- **Text**:

Last updated: June 27, 2025

MASTG-DEMO-0050: Identifying Insecure Dependencies in Android Studio

Download MASTG-DEMO-0050 APK Open MASTG-DEMO-0050 Folder Build MASTG-DEMO-0050 APK

Sample

plugins {
    id("com.android.application")
    id("org.jetbrains.kotlin.android")
    id("org.owasp.dependencycheck") version "10.0.4" // dependencyCheck Plugin
}

// dependencyCheck Configuration
dependencyCheck {

    formats = listOf("HTML", "XML", "JSON") // Generate reports in HTML, JSON and XML format
    nvd {
        apiKey = "<YOUR-API-KEY>" // Set the NVD API key
        delay = 16000
    }

}

android {
    namespace = "org.owasp.mastestapp"
    compileSdk = 34

    defaultConfig {
        applicationId = "org.owasp.mastestapp"
        minSdk = 29
        targetSdk = 34
        versionCode = 1
        versionName = "1.0"

        testInstrumentationRunner = "androidx.test.runner.AndroidJUnitRunner"

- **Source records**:
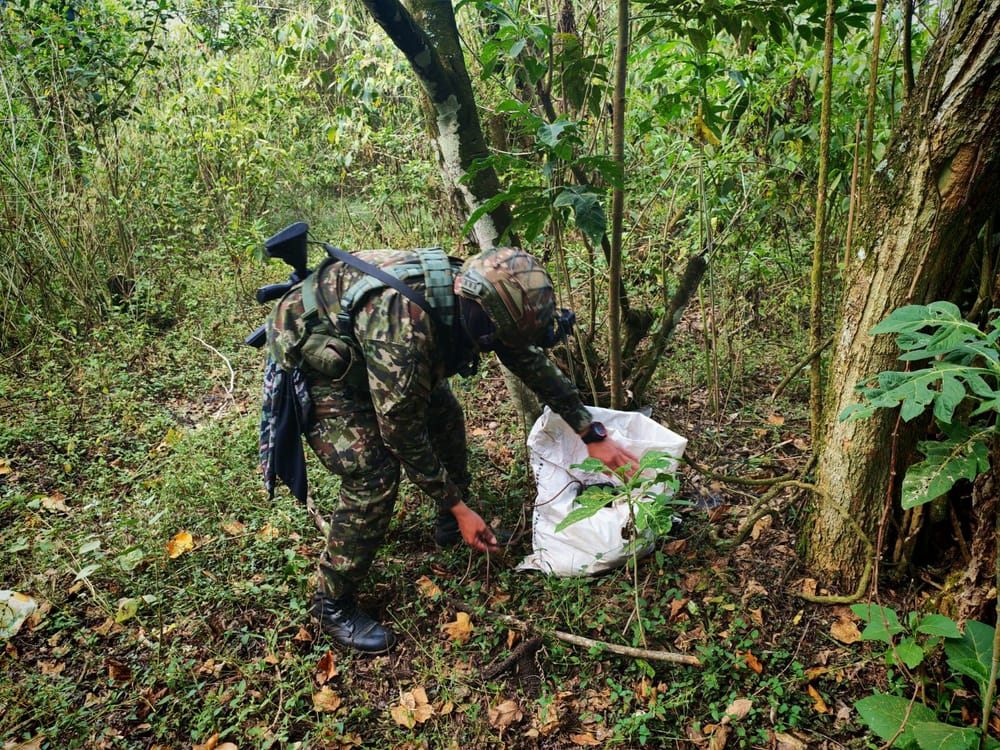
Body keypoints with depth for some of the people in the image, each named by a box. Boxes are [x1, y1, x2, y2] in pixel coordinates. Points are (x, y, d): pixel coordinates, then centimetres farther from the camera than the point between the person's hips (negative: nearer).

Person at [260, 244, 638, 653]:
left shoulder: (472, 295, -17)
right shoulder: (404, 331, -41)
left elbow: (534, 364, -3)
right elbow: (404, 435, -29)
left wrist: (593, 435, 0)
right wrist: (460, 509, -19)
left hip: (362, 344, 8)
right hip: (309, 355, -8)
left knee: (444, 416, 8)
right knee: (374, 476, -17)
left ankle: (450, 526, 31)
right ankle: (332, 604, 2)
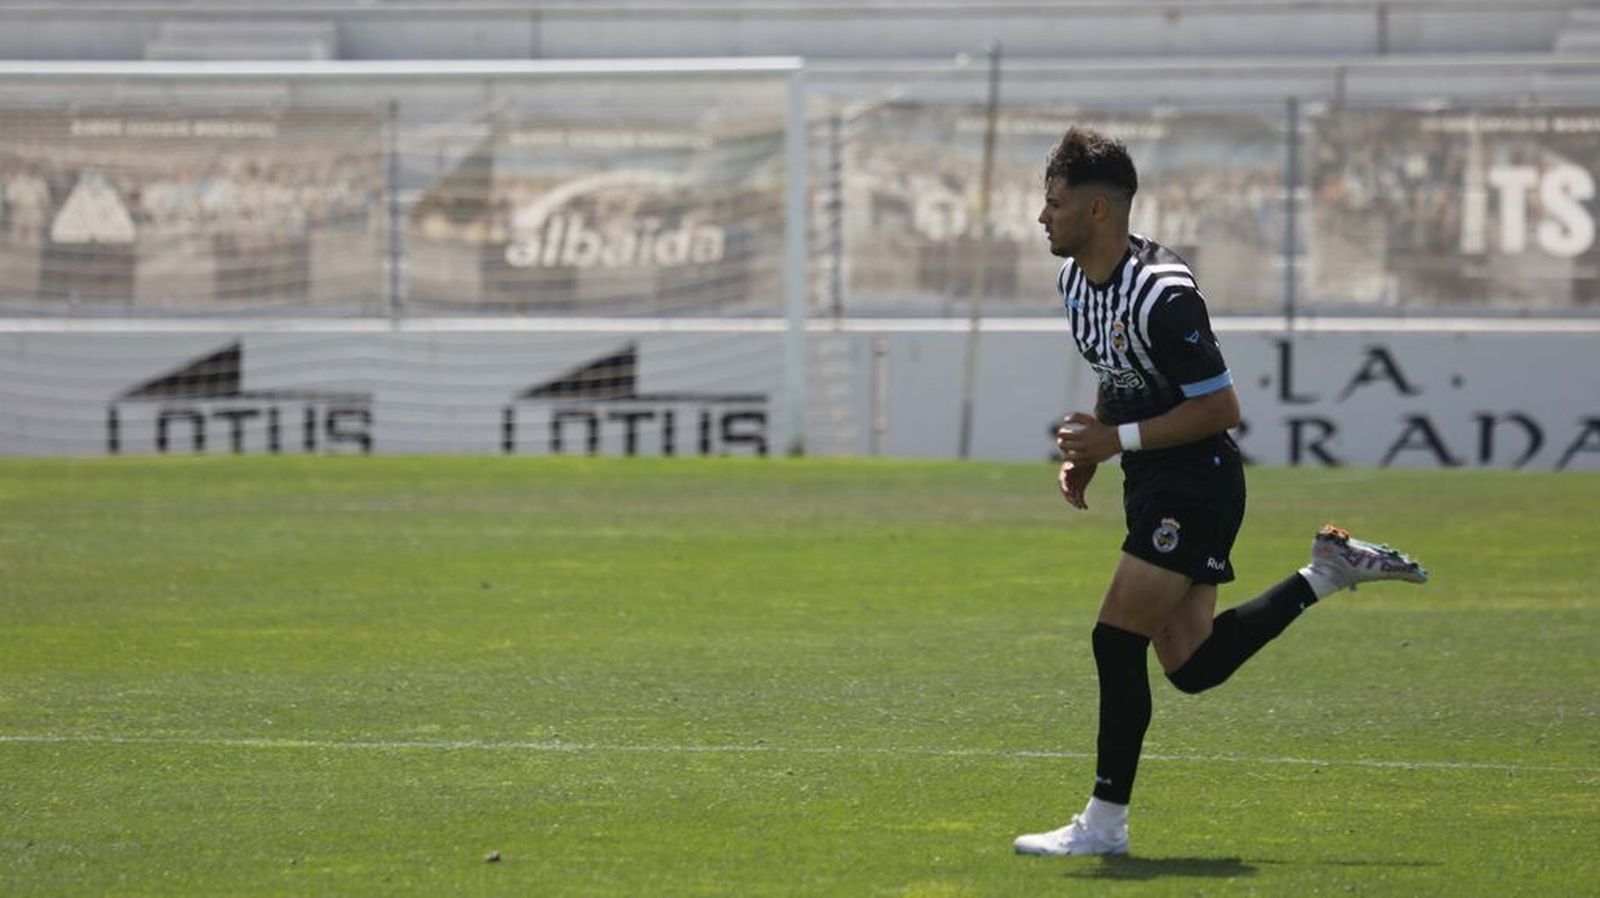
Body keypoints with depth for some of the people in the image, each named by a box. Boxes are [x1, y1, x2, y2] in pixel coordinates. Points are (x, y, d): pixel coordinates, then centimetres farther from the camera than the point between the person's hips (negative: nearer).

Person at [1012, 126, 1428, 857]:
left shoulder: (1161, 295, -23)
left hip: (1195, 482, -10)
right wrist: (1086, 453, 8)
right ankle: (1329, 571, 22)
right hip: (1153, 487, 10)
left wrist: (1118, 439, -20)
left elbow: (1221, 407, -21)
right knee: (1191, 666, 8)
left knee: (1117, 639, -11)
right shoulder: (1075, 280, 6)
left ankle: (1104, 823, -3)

- **Problem to solve**:
Continue the Android build script on the MASTG-DEMO-0050 page, starting right after its last line.

- **Exercise output**:
        vectorDrawables {
            useSupportLibrary = true
        }
    }

    buildTypes {
        release {
            isMinifyEnabled = false
            proguardFiles(
                getDefaultProguardFile("proguard-android-optimize.txt"),
                "proguard-rules.pro"
            )
        }
    }
    compileOptions {
        sourceCompatibility = JavaVersion.VERSION_1_8
        targetCompatibility = JavaVersion.VERSION_1_8
    }
    kotlinOptions {
        jvmTarget = "1.8"
    }
    buildFeatures {
        compose = true
    }
    composeOptions {
        kotlinCompilerExtensionVersion = "1.5.1"
    }
    packaging {
        resources {
            excludes += "/META-INF/{AL2.0,LGPL2.1}"
        }
    }
}

dependencies {

    implementation("androidx.core:core-ktx:1.12.0")
    implementation("androidx.lifecycle:lifecycle-runtime-ktx:2.7.0")
    implementation("androidx.activity:activity-compose:1.8.2")
    implementation(platform("androidx.compose:compose-bom:2024.04.00"))
    implementation("androidx.compose.ui:ui")
    implementation("androidx.compose.ui:ui-graphics")
    implementation("androidx.compose.ui:ui-tooling-preview")
    implementation("androidx.compose.material3:material3")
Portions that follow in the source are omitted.